Im Gegensatz zu den genannten Künstlerpersönlichkeiten
erlebt der Betrachter in Gruners Werken keine kurzfristige
Unterhaltung von mehrdeutigen Formen aus einer oder
zwei Perspektiven. Allein die bildhafte Intensität der vier
verschiedenen Blickwinkel zwingt den Rezipienten geradewegs
zu einer langandauernden Beschäftigung mit
Gruners Formenwelt.
Als größtmögliche Herausforderung bieten ihre Bilder durch
die formale Kombination und Assoziationskraft eine sinnliche
Reise in das endlose Rätsel der Mehrdeutigkeit.
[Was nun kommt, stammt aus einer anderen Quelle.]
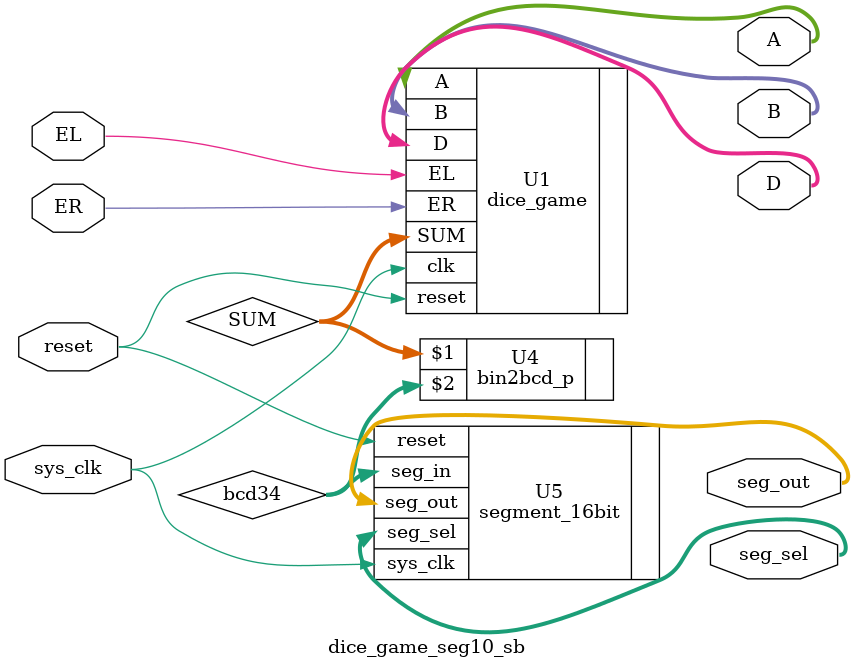
<source format=sv>
module dice_game_seg10_sb(
 input logic sys_clk, reset,
 input logic ER, EL,
 output logic [2:0] A, B,
 output logic [7:0] seg_out,
 output logic [3:0] seg_sel,
 output logic [2:0] D);
//
//logic [11:0] bin;
logic [7:0] bcd34;
logic [3:0] SUM;
//
dice_game U1 (.clk(sys_clk), .reset(reset), .ER(ER), .EL(EL), .A(A), .B(B), .SUM(SUM), .D(D));
//bin2bcd_p #(4) U2(A, bcd1); 
//bin2bcd_p #(4) U3(B, bcd2);
bin2bcd_p #(8) U4(SUM, bcd34);
//assign bcd={bcd34, bcd2, bcd1};  
segment_16bit U5 (.sys_clk(sys_clk), .reset(reset), .seg_in(bcd34), .seg_sel(seg_sel), .seg_out(seg_out));

//
endmodule


</source>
Lene Gruner hat MAPO-Bilder entwickelt, deren Netzwerke
sich untereinander verknüpfen lassen. So existieren bei drei
MAPO-Bildern 2304 Kombinations- und Anordnungsmöglichkeiten,
wenn diese waagrecht, senkrecht oder im
rechten Winkel täglich unterschiedlich präsentiert werden,
wobei jeweils ein Bild gedreht wird. Dies bedeutet, ein
Betrachter hat sechs Jahre und 113 Tage lang neue Sehanordnungen
zur Verfügung, an denen er seine kreativen
Kräfte entwickeln kann.
Lene Rose Gruners Werk ist nicht nur ein Beweis für ihre
zeichnerische und malerische Perfektion, sondern es ist
zugleich ein Spiegelbild für die Unendlichkeit ihres
formalen, assoziativen und sprachlichen Vermögens.